В кабинете, пользующемся таким исключительным вниманием, баронесса Глинская, полковник Эвецкий и… Либкнехт.
— Это надежнейший человек, — рекомендует она Либкнехта.
И когда Либкнехт на минуту удаляется в общее зало и стриженый затылок полковника находится под уровнем подбородка баронессы, последняя говорит:
— Назначьте его чем-нибудь поответственнее. Он очень способный…
И вспоминает…
…А затылок полковника все еще на том же уровне. И только где-то снизу шепотом голос из чем-то прикрытого рта: — Вслшаюс!
4. Полезный труп
Розанов нажимает кнопку звонка.
Через несколько секунд в дверях адъютант:
— Ваше превосходительство…
— Идите сюда.
— Слушаю-с, ваше превосходительство.
Адъютант подходит к столу. Генерал быстро поднимает руку с револьвером.
— Руки вверх!
Адъютант, ошеломленный неожиданностью, почти механически вскидывает обе руки. Смотрит широко раскрытыми глазами на генерала.
Генерал, продолжая держать в правой руке револьвер, левой берет со стола один из листочков, принесенных Николаевым.
— Ваш почерк?
Адъютант смотрит, ничего не понимая.
— Мой, ваше превосходительство!
— Кто велел вам снимать копии с протокола оперативного совещания?
— Ваш превосх… ваш…
— Отвечайте!
— Я не снимал… я…
С побагровевшим от злости лицом генерал подсовывает ему листочки под самый нос.
— Ваш почерк?
Зубы адъютанта подпрыгивают. Неуклюже через нижнюю губу вываливаются слова:
— Мммой… Ваш превосход…
…Паххх…
Адъютант не договаривает. На момент между ним и генералом облачко дыма. Когда дым рассеивается, адъютант лежит на полу.

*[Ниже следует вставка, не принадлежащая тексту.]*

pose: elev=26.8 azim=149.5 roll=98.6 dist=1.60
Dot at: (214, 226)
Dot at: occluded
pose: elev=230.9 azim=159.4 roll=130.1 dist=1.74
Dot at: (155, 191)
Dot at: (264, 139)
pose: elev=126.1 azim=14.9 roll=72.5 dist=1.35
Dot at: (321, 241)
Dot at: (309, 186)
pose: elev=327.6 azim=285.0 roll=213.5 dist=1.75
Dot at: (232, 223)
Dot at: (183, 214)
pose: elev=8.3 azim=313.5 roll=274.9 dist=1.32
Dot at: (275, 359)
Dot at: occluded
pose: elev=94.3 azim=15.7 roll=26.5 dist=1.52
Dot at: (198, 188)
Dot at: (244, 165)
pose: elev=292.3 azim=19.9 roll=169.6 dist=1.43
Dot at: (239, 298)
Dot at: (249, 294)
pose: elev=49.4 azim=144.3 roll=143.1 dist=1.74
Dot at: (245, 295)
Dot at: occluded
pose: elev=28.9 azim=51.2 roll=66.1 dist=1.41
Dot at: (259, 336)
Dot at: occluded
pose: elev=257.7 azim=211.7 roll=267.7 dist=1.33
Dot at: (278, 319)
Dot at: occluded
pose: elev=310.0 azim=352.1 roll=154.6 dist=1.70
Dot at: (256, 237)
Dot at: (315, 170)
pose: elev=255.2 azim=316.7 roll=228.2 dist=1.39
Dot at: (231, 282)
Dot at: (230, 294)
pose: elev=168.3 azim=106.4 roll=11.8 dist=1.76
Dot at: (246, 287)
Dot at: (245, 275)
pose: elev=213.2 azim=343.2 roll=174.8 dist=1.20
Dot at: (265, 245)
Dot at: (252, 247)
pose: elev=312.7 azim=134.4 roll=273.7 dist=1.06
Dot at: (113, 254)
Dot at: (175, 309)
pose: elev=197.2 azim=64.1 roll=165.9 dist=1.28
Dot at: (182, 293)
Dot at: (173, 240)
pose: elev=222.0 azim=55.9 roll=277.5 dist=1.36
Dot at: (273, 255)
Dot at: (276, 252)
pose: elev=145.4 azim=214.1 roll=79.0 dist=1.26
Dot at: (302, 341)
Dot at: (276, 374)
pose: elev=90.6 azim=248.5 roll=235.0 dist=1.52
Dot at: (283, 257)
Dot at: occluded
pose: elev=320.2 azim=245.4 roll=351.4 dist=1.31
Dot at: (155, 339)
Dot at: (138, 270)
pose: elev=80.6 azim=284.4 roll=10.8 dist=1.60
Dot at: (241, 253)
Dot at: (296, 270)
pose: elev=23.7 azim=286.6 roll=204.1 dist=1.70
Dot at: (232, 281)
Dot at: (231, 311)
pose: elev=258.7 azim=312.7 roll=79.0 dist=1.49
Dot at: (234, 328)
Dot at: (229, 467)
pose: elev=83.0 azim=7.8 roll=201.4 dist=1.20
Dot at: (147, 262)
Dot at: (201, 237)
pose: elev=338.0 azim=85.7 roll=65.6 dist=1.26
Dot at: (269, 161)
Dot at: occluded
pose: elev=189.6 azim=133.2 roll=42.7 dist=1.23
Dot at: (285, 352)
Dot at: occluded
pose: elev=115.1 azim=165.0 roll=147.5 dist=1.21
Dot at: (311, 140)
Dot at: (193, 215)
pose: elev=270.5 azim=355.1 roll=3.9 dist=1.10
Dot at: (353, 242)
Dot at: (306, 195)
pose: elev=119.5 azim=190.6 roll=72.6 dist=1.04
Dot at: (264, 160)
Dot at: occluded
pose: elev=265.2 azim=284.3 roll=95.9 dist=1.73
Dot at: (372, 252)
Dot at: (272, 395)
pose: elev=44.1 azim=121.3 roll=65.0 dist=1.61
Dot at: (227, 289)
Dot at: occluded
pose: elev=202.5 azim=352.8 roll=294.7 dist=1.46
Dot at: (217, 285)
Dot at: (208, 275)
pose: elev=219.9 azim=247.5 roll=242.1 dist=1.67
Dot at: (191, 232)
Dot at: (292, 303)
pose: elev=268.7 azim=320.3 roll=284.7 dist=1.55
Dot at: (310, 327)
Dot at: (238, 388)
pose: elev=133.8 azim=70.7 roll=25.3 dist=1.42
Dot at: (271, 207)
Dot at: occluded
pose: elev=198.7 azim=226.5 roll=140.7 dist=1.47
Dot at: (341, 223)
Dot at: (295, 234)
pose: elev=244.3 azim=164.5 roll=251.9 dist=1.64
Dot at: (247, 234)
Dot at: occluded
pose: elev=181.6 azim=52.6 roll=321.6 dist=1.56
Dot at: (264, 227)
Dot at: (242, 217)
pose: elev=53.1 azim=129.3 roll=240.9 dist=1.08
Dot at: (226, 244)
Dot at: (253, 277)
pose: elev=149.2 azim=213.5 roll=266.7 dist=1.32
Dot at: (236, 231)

С остервенением генерал бросает браунинг.
— Трус! Он не посмел даже сознаться.
К прапорщику Николаеву:
— Распорядитесь убрать труп.
Генерал знает: теперь все в порядке.
А на следующий день в докладе Розанову, предлагая кандидатуры на новые посты, Эвецкий говорит:
— …Либкнехт. Знаю как энергичного, исполнительного офицера. Прекрасный стаж и лучшие рекомендации.
— Вы ручаетесь за него?
— Я… Да. Да.
— Пришлите его ко мне.
Глава 15-ая
ХУНХУЗЫ
1. Закон хунхуза
Высоки в глухой тайге сосны и кедры. Солнце добирается до папоротников внизу только в полдень в июле. А в остальное время там прохладно и темно. Идешь — нога тонет бесшумно во мху.
Так неслышно, бесшумно двигается гуськом — корейским строем — большой хунхузский отряд.
В голове его, опираясь на длинную палку, легко шагает старый хунхуз Ли-Фу.
Трудно понять — идет ли отряд тропой или целиной тайги прокладывает он себе путь… Но одноглазый, с длинной косой, Ли-Фу, начальник отряда, старый хунхуз, подслеповато смотрит, но видит сквозь мох, папоротник и валежник — ясно, по-собачьи чует он носом, широко раздувая ноздри, — старую хунхузскую тропу… Нога его, одетая в легкий и мягкий ул, чутко чувствует эту тропу, и хунхуз легко и уверенно шагает — ему не нужно карт и компаса.
От времени до времени свободной рукой он заламывает ветки кустов, оставляя надлом в сторону, откуда идет отряд… Так он условно, по-таежному, по-хунхузски разговаривает со своими отрядами и дает им направление, куда двигаться…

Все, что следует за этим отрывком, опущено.